• About this exercise
Transcribe the records below in their entirety, and leave out each image.

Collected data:
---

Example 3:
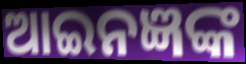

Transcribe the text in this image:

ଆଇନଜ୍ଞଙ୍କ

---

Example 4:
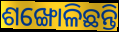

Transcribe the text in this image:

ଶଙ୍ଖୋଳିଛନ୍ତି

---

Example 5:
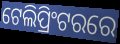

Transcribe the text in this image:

• Answer to this exercise
---

Example 3:

Transcribe the text in this image:

ଆଇନଜ୍ଞଙ୍କ

---

Example 4:

Transcribe the text in this image:

ଶଙ୍ଖୋଳିଛନ୍ତି

---

Example 5:

Transcribe the text in this image:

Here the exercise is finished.